**ЧТО СДЕЛАТЬ:**
**A)** Перечислите все товары и сорта растений, которые, согласно отрывку об Анне Павловой, назывались ее именем.
**B)** Воспроизведите без изменений часть отрывка об Анне Павловой от слов «Ходили слухи, будто» до слов «говорить как аристократка.».

Ходили слухи, будто они тайно обвенчались в Париже еще в 1911 году. И будто бы Анна сказала Виктору: «Если ты когда-нибудь осмелишься сказать, что мы повенчаны, – между нами все кончено. Я под поезд брошусь. Понимаешь: я теперь Павлова!» Теперь мне плевать на какую-то мадам Дандре! Пусть все думают, что ты просто так «при мне»…»Это цитируют многие авторы, пишущие о Павловой, и это нельзя обойти вниманием… Но уж очень не похожи это плебейское высказывание на слова строгой, серьезной, одержимой работой Анны Павловой, которая всегда старалась выглядеть аристократкой и говорить как аристократка.
Поместье «Айви-хаус» в Хемпстеде, на окраине Лондона, было поистине роскошным: огромный дом с оранжереей, где цвели тропические растения и жили экзотические птицы, великолепный сад и еще более великолепный пруд, где плавали ручные лебеди, и целая поляна тюльпанов перед открытой террасой… Луковицы элитных тюльпанов выписали из Голландии, и стоили они целое состояние. Но хозяйка дома могла себе все это позволить: она получала баснословные гонорары за свои выступления, была фантастически работоспособна и потому – фантастически богата.
Госпожа Павлова не только зарабатывала – тратила она тоже много. На прихоти вроде тюльпанов и экзотических птиц или, например, на елку – живую елку, которую ей непременно доставляли каждое Рождество туда, где она в данный момент находилась, иной раз куда-нибудь в тропики. И на необходимые вещи – такие как фантастической красоты сценические костюмы, разработанные Бакстом и Анисфельдом,
Анна была помешана на роскоши: она платала баснословные суммы за меха, туфли, шляпы, и наряды госпожи Павловой сразу же становились легендой и появлялись на страницах модных изданий. Европу охватила настоящая «павловомания»! Анна любила драпировать свою худую, угловатую фигуру в длинные шали с кистями – и эти шали a la Pavlova наводнили модные магазины. Она обожала тюльпаны – и голландцы вывели новый сорт Pavlova. Розы ей тоже нравились – и появилась пепельно-розовая роза Pavlova, своими махровыми лепестками напоминающая пушистую балетную пачку. В парфюмерных магазинах нарасхват шли духи Pavlova и мыло Pavlova. А кондитерские продавали шоколадные конфеты Pavlova с ее портретом и подписью на коробке.Кстати, шоколад балерина могла себе позволить. И позволяла. Она с детства была очень худой, тратила много энергии на репетициях, а уж на спектаклях выматывалась так, что, бывало, теряла два килограмма за одно выступление… Поэтому она ела шоколад. И десерты тоже ела. Еще о ее пищевых пристрастиях известно, что она всюду возила с собой русского повара. Павлова обожала гречневую кашу, осетрину и черный хлеб. Правда, утомляясь и нервничая, она совершенно теряла аппетит и от этого худела еще сильнее. Знакомые замечали, что с возрастом и без того тоненькая Анна становится «все менее телесной».

**СОБРАННЫЙ МАТЕРИАЛ:**
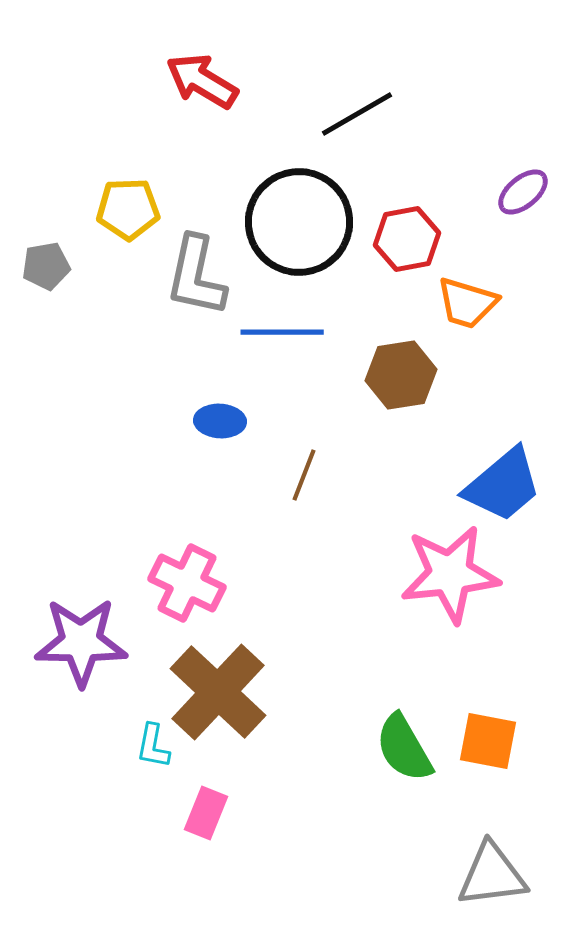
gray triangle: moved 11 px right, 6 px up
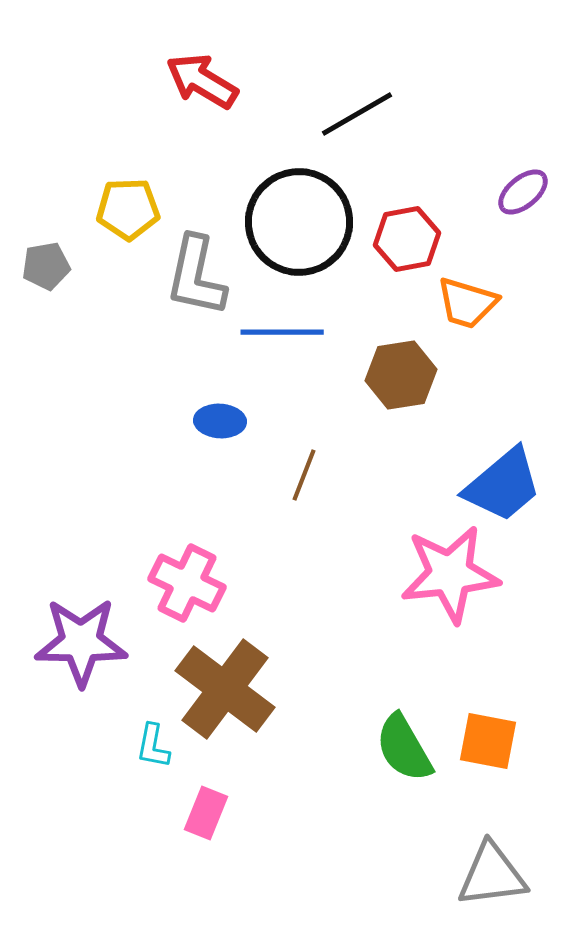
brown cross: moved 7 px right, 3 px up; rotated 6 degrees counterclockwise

**ПИСЬМЕННЫЕ ОТВЕТЫ:**
**A)**
- Шали a la Pavlova
- Сорт тюльпанов Pavlova
- Пепельно-розовая роза Pavlova
- Духи Pavlova
- Мыло Pavlova
- Шоколадные конфеты Pavlova

**B)**
Ходили слухи, будто они тайно обвенчались в Париже еще в 1911 году. И будто бы Анна сказала Виктору: «Если ты когда-нибудь осмелишься сказать, что мы повенчаны, – между нами все кончено. Я под поезд брошусь. Понимаешь: я теперь Павлова!» Теперь мне плевать на какую-то мадам Дандре! Пусть все думают, что ты просто так «при мне»…»Это цитируют многие авторы, пишущие о Павловой, и это нельзя обойти вниманием… Но уж очень не похожи это плебейское высказывание на слова строгой, серьезной, одержимой работой Анны Павловой, которая всегда старалась выглядеть аристократкой и говорить как аристократка.